With proper fusion of the statistical indicators, CAEs in biomedical articles can be identified for exploratory analysis. The results are essential for the indexing of biomedical articles to support validation of highly related conclusive findings in biomedical literature.
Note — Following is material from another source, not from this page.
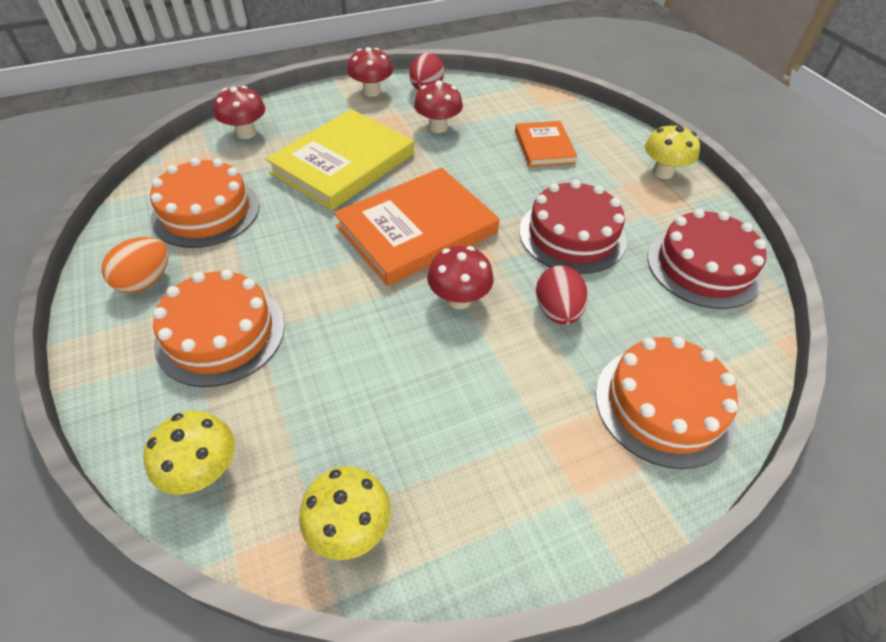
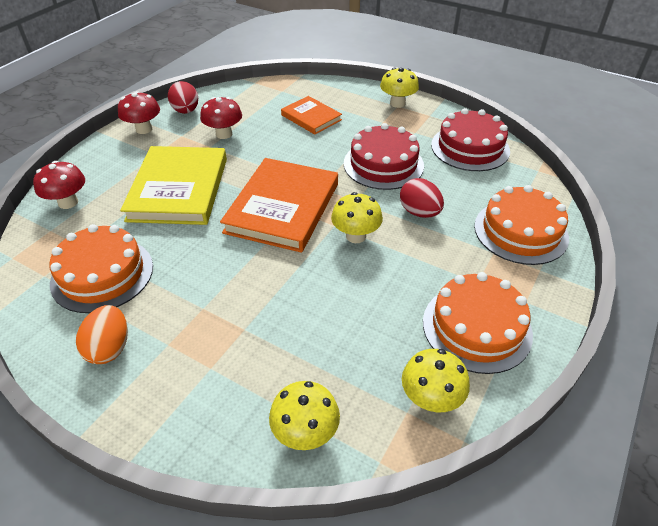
camera: 35 degrees left, 5 degrees down
(220, 333) = (216, 347): orange cake -> orange cake (476, 327)
(459, 299) = (356, 236): red mushroom -> yellow mushroom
生物医学文章中的结论性关联实体(CAE)是指那些具体参与文章中所总结关联的生物医学实体(如基因、疾病和化学物质)。在文章标题和摘要的候选实体中识别CAE对于生物医学文献中结论性发现的整理和探索至关重要。然而,这种识别具有挑战性,因为难以进行语义分析来确定一个实体是否是所报道发现足够确凿的特定目标。
我们研究了五种类型的统计指标如何有助于对候选实体进行优先级排序,以便CAE能够在探索性分析中排在首位。这些指标作用于文章的标题和摘要。它们由生物医学专家指定的CAE进行评估,以整理文章中总结的实体关联。这些指标在对生物医学专家识别出的CAE进行排序时表现出显著不同的性能。一些指标在CAE识别中表现不佳,尽管它们在许多文章检索和关键词提取技术中都有使用。基于学习的某些指标融合可以进一步提高性能。大多数文章至少有一个CAE成功排在前两位。可以对CAE进行可视化,以支持对CAE上的结论性结果进行探索性分析。
通过对统计指标的适当融合,可以识别生物医学文章中的CAE以进行探索性分析。这些结果对于生物医学文章的索引至关重要,以支持生物医学文献中高度相关的结论性发现的验证。